[Saved entries]
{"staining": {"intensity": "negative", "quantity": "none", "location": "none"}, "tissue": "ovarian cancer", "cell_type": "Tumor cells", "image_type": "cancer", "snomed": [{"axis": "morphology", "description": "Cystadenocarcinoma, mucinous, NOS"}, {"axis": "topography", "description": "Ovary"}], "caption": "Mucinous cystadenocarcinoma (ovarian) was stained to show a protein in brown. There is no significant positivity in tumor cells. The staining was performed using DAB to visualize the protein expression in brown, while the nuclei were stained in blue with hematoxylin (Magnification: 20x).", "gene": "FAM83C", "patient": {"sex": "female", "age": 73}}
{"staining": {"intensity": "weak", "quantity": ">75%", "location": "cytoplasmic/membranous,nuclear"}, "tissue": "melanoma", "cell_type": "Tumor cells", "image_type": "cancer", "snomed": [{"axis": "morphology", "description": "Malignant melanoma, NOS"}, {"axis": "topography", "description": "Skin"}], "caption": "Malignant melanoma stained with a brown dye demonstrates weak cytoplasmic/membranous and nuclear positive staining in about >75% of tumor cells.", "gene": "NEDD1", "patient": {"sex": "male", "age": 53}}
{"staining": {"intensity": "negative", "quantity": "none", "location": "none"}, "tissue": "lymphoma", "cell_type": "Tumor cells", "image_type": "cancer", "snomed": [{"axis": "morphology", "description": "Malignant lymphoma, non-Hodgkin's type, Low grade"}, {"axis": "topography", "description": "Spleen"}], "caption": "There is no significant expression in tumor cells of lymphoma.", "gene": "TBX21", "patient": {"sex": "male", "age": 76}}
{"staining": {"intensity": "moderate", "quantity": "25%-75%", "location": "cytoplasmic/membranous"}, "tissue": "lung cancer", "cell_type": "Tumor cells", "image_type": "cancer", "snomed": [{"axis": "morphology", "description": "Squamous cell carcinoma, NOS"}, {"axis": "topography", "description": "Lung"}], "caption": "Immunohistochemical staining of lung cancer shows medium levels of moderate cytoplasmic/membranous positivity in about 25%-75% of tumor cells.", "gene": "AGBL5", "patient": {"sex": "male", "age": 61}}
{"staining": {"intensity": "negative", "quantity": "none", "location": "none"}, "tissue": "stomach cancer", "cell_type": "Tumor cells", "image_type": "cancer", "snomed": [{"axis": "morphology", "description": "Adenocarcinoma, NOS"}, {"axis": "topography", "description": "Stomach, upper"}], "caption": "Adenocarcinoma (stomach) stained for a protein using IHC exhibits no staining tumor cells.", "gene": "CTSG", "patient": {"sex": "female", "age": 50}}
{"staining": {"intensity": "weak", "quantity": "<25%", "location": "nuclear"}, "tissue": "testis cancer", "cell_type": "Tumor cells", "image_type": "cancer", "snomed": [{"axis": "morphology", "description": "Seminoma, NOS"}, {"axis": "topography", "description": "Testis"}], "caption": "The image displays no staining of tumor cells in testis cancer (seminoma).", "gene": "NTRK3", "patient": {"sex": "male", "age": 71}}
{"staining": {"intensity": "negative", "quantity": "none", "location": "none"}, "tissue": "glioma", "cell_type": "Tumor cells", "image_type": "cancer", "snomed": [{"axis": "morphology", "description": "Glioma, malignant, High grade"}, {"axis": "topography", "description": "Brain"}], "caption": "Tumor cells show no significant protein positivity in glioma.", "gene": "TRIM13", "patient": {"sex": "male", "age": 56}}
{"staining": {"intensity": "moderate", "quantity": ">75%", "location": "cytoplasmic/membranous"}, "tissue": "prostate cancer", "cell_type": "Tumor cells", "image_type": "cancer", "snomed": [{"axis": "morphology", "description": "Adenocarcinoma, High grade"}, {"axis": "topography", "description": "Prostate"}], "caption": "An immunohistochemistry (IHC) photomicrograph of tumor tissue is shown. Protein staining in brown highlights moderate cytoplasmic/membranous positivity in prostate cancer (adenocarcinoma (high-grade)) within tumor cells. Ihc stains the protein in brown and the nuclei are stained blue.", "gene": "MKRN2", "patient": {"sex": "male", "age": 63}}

**WHAT IS BEING ASKED**
What's needed is every entry, returned word for word.

**COMPLETED EXERCISE**
{"staining": {"intensity": "negative", "quantity": "none", "location": "none"}, "tissue": "ovarian cancer", "cell_type": "Tumor cells", "image_type": "cancer", "snomed": [{"axis": "morphology", "description": "Cystadenocarcinoma, mucinous, NOS"}, {"axis": "topography", "description": "Ovary"}], "caption": "Mucinous cystadenocarcinoma (ovarian) was stained to show a protein in brown. There is no significant positivity in tumor cells. The staining was performed using DAB to visualize the protein expression in brown, while the nuclei were stained in blue with hematoxylin (Magnification: 20x).", "gene": "FAM83C", "patient": {"sex": "female", "age": 73}}
{"staining": {"intensity": "weak", "quantity": ">75%", "location": "cytoplasmic/membranous,nuclear"}, "tissue": "melanoma", "cell_type": "Tumor cells", "image_type": "cancer", "snomed": [{"axis": "morphology", "description": "Malignant melanoma, NOS"}, {"axis": "topography", "description": "Skin"}], "caption": "Malignant melanoma stained with a brown dye demonstrates weak cytoplasmic/membranous and nuclear positive staining in about >75% of tumor cells.", "gene": "NEDD1", "patient": {"sex": "male", "age": 53}}
{"staining": {"intensity": "negative", "quantity": "none", "location": "none"}, "tissue": "lymphoma", "cell_type": "Tumor cells", "image_type": "cancer", "snomed": [{"axis": "morphology", "description": "Malignant lymphoma, non-Hodgkin's type, Low grade"}, {"axis": "topography", "description": "Spleen"}], "caption": "There is no significant expression in tumor cells of lymphoma.", "gene": "TBX21", "patient": {"sex": "male", "age": 76}}
{"staining": {"intensity": "moderate", "quantity": "25%-75%", "location": "cytoplasmic/membranous"}, "tissue": "lung cancer", "cell_type": "Tumor cells", "image_type": "cancer", "snomed": [{"axis": "morphology", "description": "Squamous cell carcinoma, NOS"}, {"axis": "topography", "description": "Lung"}], "caption": "Immunohistochemical staining of lung cancer shows medium levels of moderate cytoplasmic/membranous positivity in about 25%-75% of tumor cells.", "gene": "AGBL5", "patient": {"sex": "male", "age": 61}}
{"staining": {"intensity": "negative", "quantity": "none", "location": "none"}, "tissue": "stomach cancer", "cell_type": "Tumor cells", "image_type": "cancer", "snomed": [{"axis": "morphology", "description": "Adenocarcinoma, NOS"}, {"axis": "topography", "description": "Stomach, upper"}], "caption": "Adenocarcinoma (stomach) stained for a protein using IHC exhibits no staining tumor cells.", "gene": "CTSG", "patient": {"sex": "female", "age": 50}}
{"staining": {"intensity": "weak", "quantity": "<25%", "location": "nuclear"}, "tissue": "testis cancer", "cell_type": "Tumor cells", "image_type": "cancer", "snomed": [{"axis": "morphology", "description": "Seminoma, NOS"}, {"axis": "topography", "description": "Testis"}], "caption": "The image displays no staining of tumor cells in testis cancer (seminoma).", "gene": "NTRK3", "patient": {"sex": "male", "age": 71}}
{"staining": {"intensity": "negative", "quantity": "none", "location": "none"}, "tissue": "glioma", "cell_type": "Tumor cells", "image_type": "cancer", "snomed": [{"axis": "morphology", "description": "Glioma, malignant, High grade"}, {"axis": "topography", "description": "Brain"}], "caption": "Tumor cells show no significant protein positivity in glioma.", "gene": "TRIM13", "patient": {"sex": "male", "age": 56}}
{"staining": {"intensity": "moderate", "quantity": ">75%", "location": "cytoplasmic/membranous"}, "tissue": "prostate cancer", "cell_type": "Tumor cells", "image_type": "cancer", "snomed": [{"axis": "morphology", "description": "Adenocarcinoma, High grade"}, {"axis": "topography", "description": "Prostate"}], "caption": "An immunohistochemistry (IHC) photomicrograph of tumor tissue is shown. Protein staining in brown highlights moderate cytoplasmic/membranous positivity in prostate cancer (adenocarcinoma (high-grade)) within tumor cells. Ihc stains the protein in brown and the nuclei are stained blue.", "gene": "MKRN2", "patient": {"sex": "male", "age": 63}}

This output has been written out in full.